- _OPDRACHT_
Zet alle tekstregels uit de rijen hieronder in een genummerde lijst en sla lege regels over. Laat de afbeeldingen alstublieft weg uit het antwoord.

- _INVOERGEGEVENS_
• • • • • • •

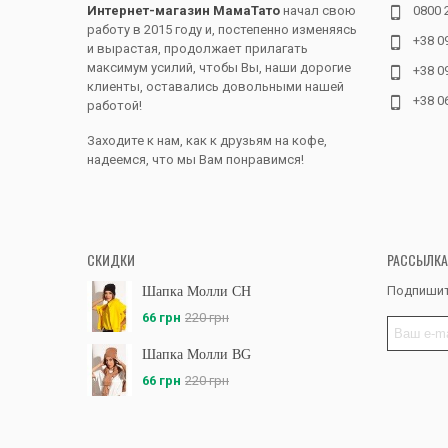
Интернет-магазин МамаТато
начал свою
0800 
работу в 2015 году и, постепенно изменяясь
+38 0
и вырастая, продолжает прилагать
максимум усилий, чтобы Вы, наши дорогие
+38 0
клиенты, оставались довольными нашей
+38 0
работой!
Заходите к нам, как к друзьям на кофе,
надеемся, что мы Вам понравимся!
СКИДКИ
РАССЫЛКА
Подпишит
Шапка Молли CH
66 грн
220 грн
Шапка Молли BG
66 грн
220 грн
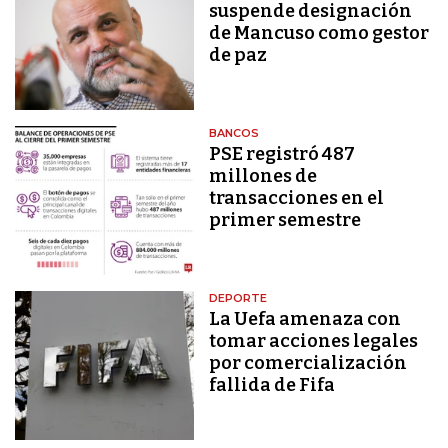
suspende designación
de Mancuso como gestor
de paz
BANCOS
PSE registró 487
millones de
transacciones en el
primer semestre
DEPORTE
La Uefa amenaza con
tomar acciones legales
por comercialización
fallida de Fifa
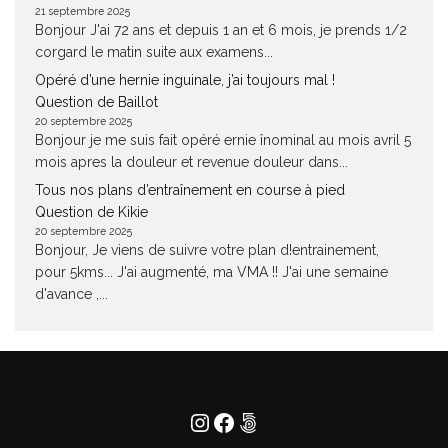
21 septembre 2025
Bonjour J'ai 72 ans et depuis 1 an et 6 mois, je prends 1/2
corgard le matin suite aux examens...
Opéré d’une hernie inguinale, j’ai toujours mal !
Question de Baillot
20 septembre 2025
Bonjour je me suis fait opéré ernie înominal au mois avril 5
mois apres la douleur et revenue douleur dans...
Tous nos plans d’entraînement en course à pied
Question de Kikie
20 septembre 2025
Bonjour, Je viens de suivre votre plan d!entrainement,
pour 5kms... J'ai augmenté, ma VMA !! J'ai une semaine
d'avance ,...
Instagram
Facebook
500px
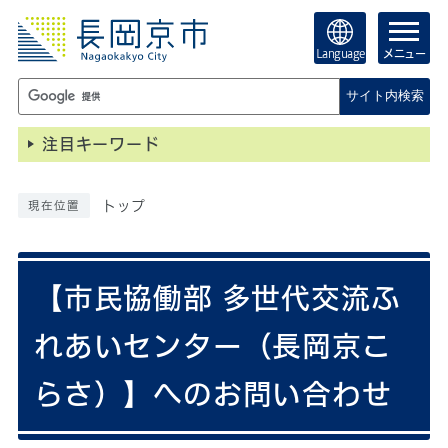
Language
メニュー
サイト内検索
注目キーワード
トップ
現在位置
【市民協働部 多世代交流ふ
れあいセンター（長岡京こ
らさ）】へのお問い合わせ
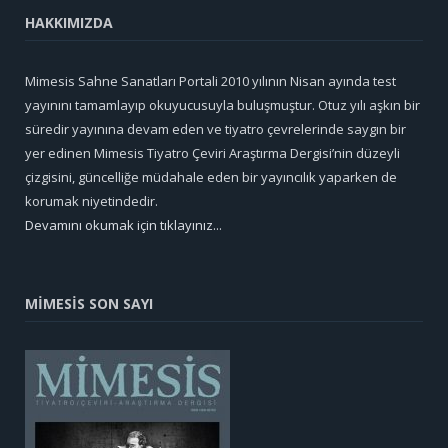
HAKKIMIZDA
Mimesis Sahne Sanatları Portali 2010 yılının Nisan ayında test
yayınını tamamlayıp okuyucusuyla buluşmuştur. Otuz yılı aşkın bir
süredir yayınına devam eden ve tiyatro çevrelerinde saygın bir
yer edinen Mimesis Tiyatro Çeviri Araştırma Dergisi’nin düzeyli
çizgisini, güncelliğe müdahale eden bir yayıncılık yaparken de
korumak niyetindedir.
Devamını okumak için tıklayınız...
MİMESİS SON SAYI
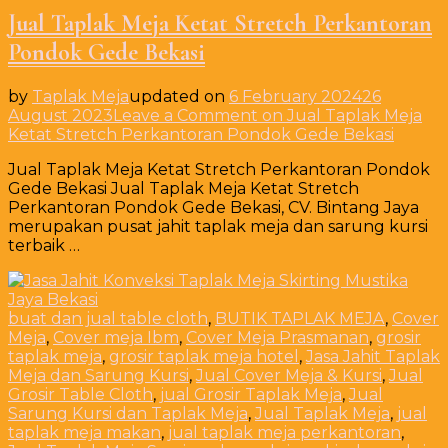
Jual Taplak Meja Ketat Stretch Perkantoran
Pondok Gede Bekasi
by
Taplak Meja
updated on
6 February 2024
26
August 2023
Leave a Comment
on Jual Taplak Meja
Ketat Stretch Perkantoran Pondok Gede Bekasi
Jual Taplak Meja Ketat Stretch Perkantoran Pondok
Gede Bekasi Jual Taplak Meja Ketat Stretch
Perkantoran Pondok Gede Bekasi, CV. Bintang Jaya
merupakan pusat jahit taplak meja dan sarung kursi
terbaik …
buat dan jual table cloth
,
BUTIK TAPLAK MEJA
,
Cover
Meja
,
Cover meja Ibm
,
Cover Meja Prasmanan
,
grosir
taplak meja
,
grosir taplak meja hotel
,
Jasa Jahit Taplak
Meja dan Sarung Kursi
,
Jual Cover Meja & Kursi
,
Jual
Grosir Table Cloth
,
jual Grosir Taplak Meja
,
Jual
Sarung Kursi dan Taplak Meja
,
Jual Taplak Meja
,
jual
taplak meja makan
,
jual taplak meja perkantoran
,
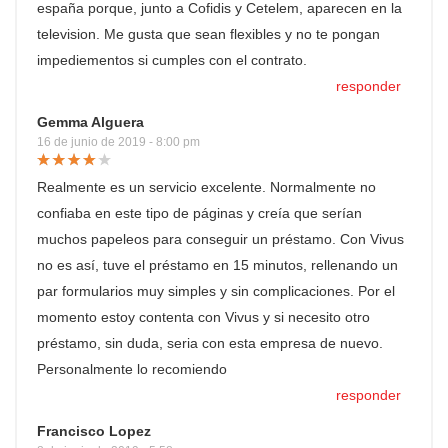
españa porque, junto a Cofidis y Cetelem, aparecen en la
television. Me gusta que sean flexibles y no te pongan
impediementos si cumples con el contrato.
responder
Gemma Alguera
16 de junio de 2019 - 8:00 pm
Realmente es un servicio excelente. Normalmente no
confiaba en este tipo de páginas y creía que serían
muchos papeleos para conseguir un préstamo. Con Vivus
no es así, tuve el préstamo en 15 minutos, rellenando un
par formularios muy simples y sin complicaciones. Por el
momento estoy contenta con Vivus y si necesito otro
préstamo, sin duda, seria con esta empresa de nuevo.
Personalmente lo recomiendo
responder
Francisco Lopez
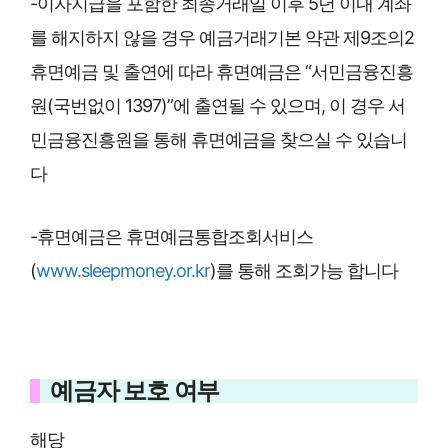
-이자지급을 포함한 최종거래일 이후 5년 이내 계좌
를 해지하지 않을 경우 예금거래기본 약관 제9조의2
휴면예금 및 출연에 따라 휴면예금은 “서민금융진흥
원(국번없이 1397)”에 출연될 수 있으며, 이 경우 서
민금융진흥원을 통해 휴면예금을 찾으실 수 있습니
다
-휴면예금은 휴면예금통합조회서비스
(
www.sleepmoney.or.kr
)를 통해 조회가능 합니다
예금자 보호 여부
해당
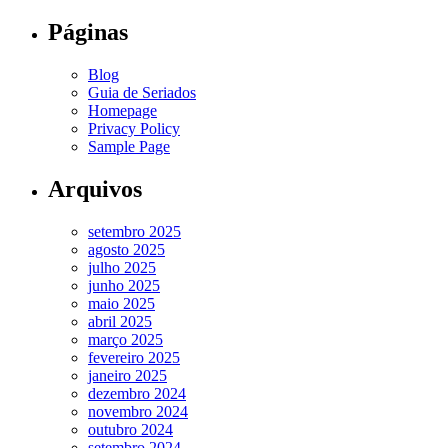
Páginas
Blog
Guia de Seriados
Homepage
Privacy Policy
Sample Page
Arquivos
setembro 2025
agosto 2025
julho 2025
junho 2025
maio 2025
abril 2025
março 2025
fevereiro 2025
janeiro 2025
dezembro 2024
novembro 2024
outubro 2024
setembro 2024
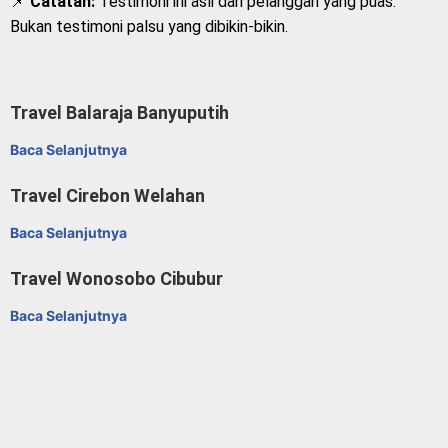
📌
Catatan:
Testimoni ini asli dari pelanggan yang puas.
Bukan testimoni palsu yang dibikin-bikin.
Travel Balaraja Banyuputih
Baca Selanjutnya
Travel Cirebon Welahan
Baca Selanjutnya
Travel Wonosobo Cibubur
Baca Selanjutnya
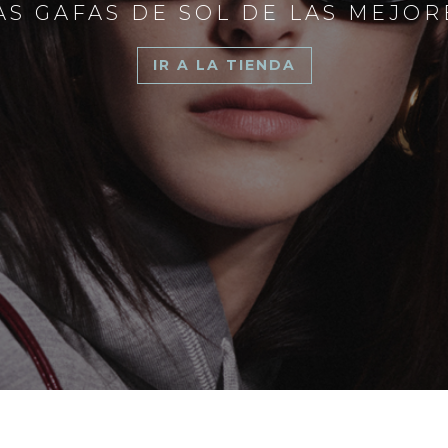
S GAFAS DE SOL DE LAS MEJO
IR A LA TIENDA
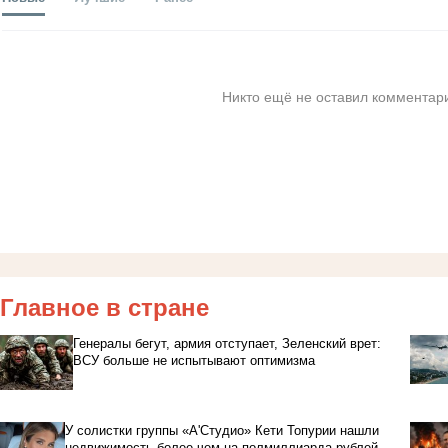
Никто ещё не оставил комментари
Главное в стране
Генералы бегут, армия отступает, Зеленский врет:
ВСУ больше не испытывают оптимизма
У солистки группы «А'Студио» Кети Топурии нашли
недвижимость более чем на полмиллиарда рублей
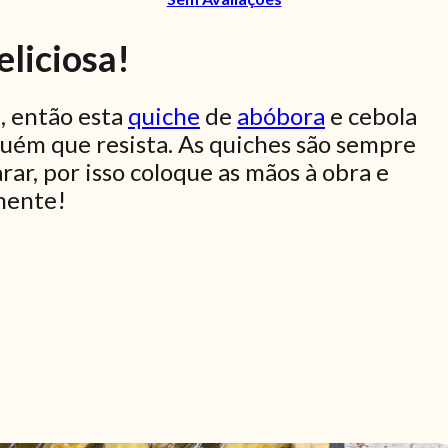
eliciosa!
, então esta
quiche
de
abóbora
e cebola
uém que resista. As quiches são sempre
rar, por isso coloque as mãos à obra e
mente!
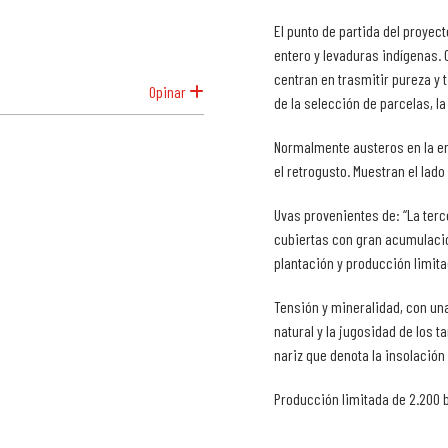
El punto de partida del proyec
entero y levaduras indígenas. C
centran en trasmitir pureza y t
Opinar
de la selección de parcelas, la
Normalmente austeros en la en
el retrogusto. Muestran el lado
Uvas provenientes de: “La terc
cubiertas con gran acumulació
plantación y producción limita
Tensión y mineralidad, con un
natural y la jugosidad de los ta
nariz que denota la insolación
Producción limitada de 2.200 b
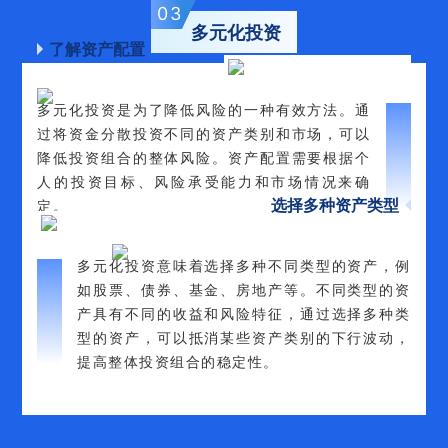
0
3
多元化投资
了解资产配置
多元化投资是为了降低风险的一种有效方法。通
过将资金分散投资不同的资产类别和市场，可以
降低投资组合的整体风险。资产配置需要根据个
人的投资目标、风险承受能力和市场情况来确
选择多种资产类型
定。
多元化投资意味着选择多种不同类型的资产，例
如股票、债券、基金、房地产等。不同类型的资
产具有不同的收益和风险特征，通过选择多种类
型的资产，可以抵消某些资产类别的下行波动，
提高整体投资组合的稳定性。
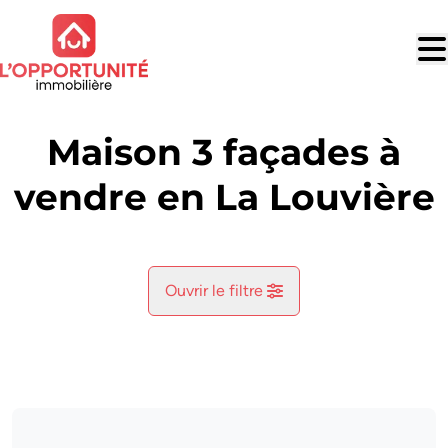
Aller au contenu principal
Maison 3 façades à
vendre en La Louvière
Ouvrir le filtre
Commune
Haine-Saint-Paul (7100)
Remove
Vue de la carte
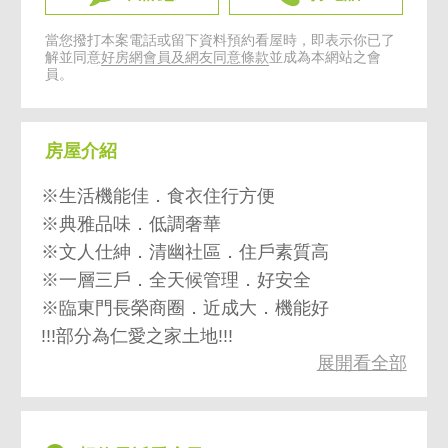
當您撥打本案電話或留下資料預約看屋時，即表示你已了
解並同意
好房網會員及網友同意條款
並成為本網站之會
員。
房屋介紹
※生活機能佳．食衣住行方便
※典雅品味．低調奢華
※文人仕紳．清幽社區．住戶素質高
※一層三戶．全天候管理．好安全
※臨東門長榮商圈．近成大．機能好
!!!部分為仁愛之家土地!!!
展開看全部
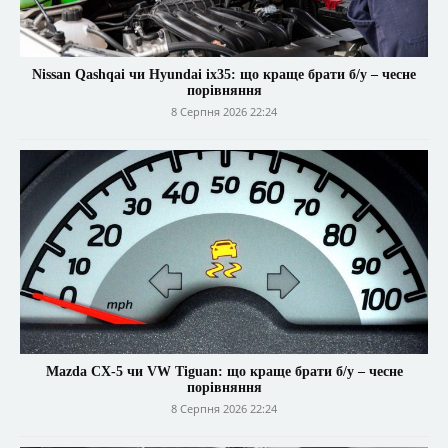
Nissan Qashqai чи Hyundai ix35: що краще брати б/у – чесне
порівняння
8 Серпня 2026 22:24
Mazda CX-5 чи VW Tiguan: що краще брати б/у – чесне
порівняння
8 Серпня 2026 22:24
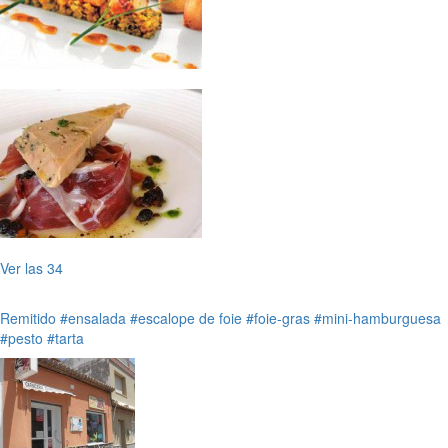
Ver las 34
Remitido
#ensalada
#escalope de foie
#foie-gras
#mini-hamburguesa
#pesto
#tarta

• • • • • • •

- _OPLOSSING_
1. Интернет-магазин МамаТато
2. начал свою
3. 0800 
4. работу в 2015 году и, постепенно изменяясь
5. +38 0
6. и вырастая, продолжает прилагать
7. максимум усилий, чтобы Вы, наши дорогие
8. +38 0
9. клиенты, оставались довольными нашей
10. +38 0
11. работой!
12. Заходите к нам, как к друзьям на кофе,
13. надеемся, что мы Вам понравимся!
14. СКИДКИ
15. РАССЫЛКА
16. Подпишит
17. Шапка Молли CH
18. 66 грн
19. 220 грн
20. Шапка Молли BG
21. 66 грн
22. 220 грн
23. suspende designación
24. de Mancuso como gestor
25. de paz
26. BANCOS
27. PSE registró 487
28. millones de
29. transacciones en el
30. primer semestre
31. DEPORTE
32. La Uefa amenaza con
33. tomar acciones legales
34. por comercialización
35. fallida de Fifa
36. 21 septembre 2025
37. Bonjour J'ai 72 ans et depuis 1 an et 6 mois, je prends 1/2
38. corgard le matin suite aux examens...
39. Opéré d’une hernie inguinale, j’ai toujours mal !
40. Question de Baillot
41. 20 septembre 2025
42. Bonjour je me suis fait opéré ernie înominal au mois avril 5
43. mois apres la douleur et revenue douleur dans...
44. Tous nos plans d’entraînement en course à pied
45. Question de Kikie
46. 20 septembre 2025
47. Bonjour, Je viens de suivre votre plan d!entrainement,
48. pour 5kms... J'ai augmenté, ma VMA !! J'ai une semaine
49. d'avance ,...
50. Instagram
51. Facebook
52. 500px
53. Language
54. メニュー
55. サイト内検索
56. 注目キーワード
57. トップ
58. 現在位置
59. 【市民協働部 多世代交流ふ
60. れあいセンター（長岡京こ
61. らさ）】へのお問い合わせ
62. HAKKIMIZDA
63. Mimesis Sahne Sanatları Portali 2010 yılının Nisan ayında test
64. yayınını tamamlayıp okuyucusuyla buluşmuştur. Otuz yılı aşkın bir
65. süredir yayınına devam eden ve tiyatro çevrelerinde saygın bir
66. yer edinen Mimesis Tiyatro Çeviri Araştırma Dergisi’nin düzeyli
67. çizgisini, güncelliğe müdahale eden bir yayıncılık yaparken de
68. korumak niyetindedir.
69. Devamını okumak için tıklayınız...
70. MİMESİS SON SAYI
71. Jual Taplak Meja Ketat Stretch Perkantoran
72. Pondok Gede Bekasi
73. by
74. Taplak Meja
75. updated on
76. 6 February 2024
77. 26
78. August 2023
79. Leave a Comment
80. on Jual Taplak Meja
81. Ketat Stretch Perkantoran Pondok Gede Bekasi
82. Jual Taplak Meja Ketat Stretch Perkantoran Pondok
83. Gede Bekasi Jual Taplak Meja Ketat Stretch
84. Perkantoran Pondok Gede Bekasi, CV. Bintang Jaya
85. merupakan pusat jahit taplak meja dan sarung kursi
86. terbaik …
87. buat dan jual table cloth
88. ,
89. BUTIK TAPLAK MEJA
90. ,
91. Cover
92. Meja
93. ,
94. Cover meja Ibm
95. ,
96. Cover Meja Prasmanan
97. ,
98. grosir
99. taplak meja
100. ,
101. grosir taplak meja hotel
102. ,
103. Jasa Jahit Taplak
104. Meja dan Sarung Kursi
105. ,
106. Jual Cover Meja & Kursi
107. ,
108. Jual
109. Grosir Table Cloth
110. ,
111. jual Grosir Taplak Meja
112. ,
113. Jual
114. Sarung Kursi dan Taplak Meja
115. ,
116. Jual Taplak Meja
117. ,
118. jual
119. taplak meja makan
120. ,
121. jual taplak meja perkantoran
122. ,
123. españa porque, junto a Cofidis y Cetelem, aparecen en la
124. television. Me gusta que sean flexibles y no te pongan
125. impediementos si cumples con el contrato.
126. responder
127. Gemma Alguera
128. 16 de junio de 2019 - 8:00 pm
129. Realmente es un servicio excelente. Normalmente no
130. confiaba en este tipo de páginas y creía que serían
131. muchos papeleos para conseguir un préstamo. Con Vivus
132. no es así, tuve el préstamo en 15 minutos, rellenando un
133. par formularios muy simples y sin complicaciones. Por el
134. momento estoy contenta con Vivus y si necesito otro
135. préstamo, sin duda, seria con esta empresa de nuevo.
136. Personalmente lo recomiendo
137. responder
138. Francisco Lopez
139. -이자지급을 포함한 최종거래일 이후 5년 이내 계좌
140. 를 해지하지 않을 경우 예금거래기본 약관 제9조의2
141. 휴면예금 및 출연에 따라 휴면예금은 “서민금융진흥
142. 원(국번없이 1397)”에 출연될 수 있으며, 이 경우 서
143. 민금융진흥원을 통해 휴면예금을 찾으실 수 있습니
144. 다
145. -휴면예금은 휴면예금통합조회서비스
146. (
147. www.sleepmoney.or.kr
148. )를 통해 조회가능 합니다
149. 예금자 보호 여부
150. 해당
151. Páginas
152. Blog
153. Guia de Seriados
154. Homepage
155. Privacy Policy
156. Sample Page
157. Arquivos
158. setembro 2025
159. agosto 2025
160. julho 2025
161. junho 2025
162. maio 2025
163. abril 2025
164. março 2025
165. fevereiro 2025
166. janeiro 2025
167. dezembro 2024
168. novembro 2024
169. outubro 2024
170. setembro 2024
171. 📌
172. Catatan:
173. Testimoni ini asli dari pelanggan yang puas.
174. Bukan testimoni palsu yang dibikin-bikin.
175. Travel Balaraja Banyuputih
176. Baca Selanjutnya
177. Travel Cirebon Welahan
178. Baca Selanjutnya
179. Travel Wonosobo Cibubur
180. Baca Selanjutnya
181. S GAFAS DE SOL DE LAS MEJO
182. IR A LA TIENDA
183. Никто ещё не оставил комментари
184. Главное в стране
185. Генералы бегут, армия отступает, Зеленский врет:
186. ВСУ больше не испытывают оптимизма
187. У солистки группы «А'Студио» Кети Топурии нашли
188. недвижимость более чем на полмиллиарда рублей
189. eliciosa!
190. , então esta
191. quiche
192. de
193. abóbora
194. e cebola
195. uém que resista. As quiches são sempre
196. rar, por isso coloque as mãos à obra e
197. mente!
198. El punto de partida del proyec
199. entero y levaduras indígenas. C
200. centran en trasmitir pureza y t
201. Opinar
202. de la selección de parcelas, la
203. Normalmente austeros en la en
204. el retrogusto. Muestran el lado
205. Uvas provenientes de: “La terc
206. cubiertas con gran acumulació
207. plantación y producción limita
208. Tensión y mineralidad, con un
209. natural y la jugosidad de los ta
210. nariz que denota la insolación
211. Producción limitada de 2.200 b
212. 0
213. 3
214. 多元化投资
215. 了解资产配置
216. 多元化投资是为了降低风险的一种有效方法。通
217. 过将资金分散投资不同的资产类别和市场，可以
218. 降低投资组合的整体风险。资产配置需要根据个
219. 人的投资目标、风险承受能力和市场情况来确
220. 选择多种资产类型
221. 定。
222. 多元化投资意味着选择多种不同类型的资产，例
223. 如股票、债券、基金、房地产等。不同类型的资
224. 产具有不同的收益和风险特征，通过选择多种类
225. 型的资产，可以抵消某些资产类别的下行波动，
226. 提高整体投资组合的稳定性。
227. Aller au contenu principal
228. Maison 3 façades à
229. vendre en La Louvière
230. Ouvrir le filtre
231. Commune
232. Haine-Saint-Paul (7100)
233. Remove
234. Vue de la carte
235. 當您撥打本案電話或留下資料預約看屋時，即表示你已了
236. 解並同意
237. 好房網會員及網友同意條款
238. 並成為本網站之會
239. 員。
240. 房屋介紹
241. ※生活機能佳．食衣住行方便
242. ※典雅品味．低調奢華
243. ※文人仕紳．清幽社區．住戶素質高
244. ※一層三戶．全天候管理．好安全
245. ※臨東門長榮商圈．近成大．機能好
246. !!!部分為仁愛之家土地!!!
247. 展開看全部
248. Nissan Qashqai чи Hyundai ix35: що краще брати б/у – чесне
249. порівняння
250. 8 Серпня 2026 22:24
251. Mazda CX-5 чи VW Tiguan: що краще брати б/у – чесне
252. порівняння
253. 8 Серпня 2026 22:24
254. Ver las 34
255. Remitido
256. #ensalada
257. #escalope de foie
258. #foie-gras
259. #mini-hamburguesa
260. #pesto
261. #tarta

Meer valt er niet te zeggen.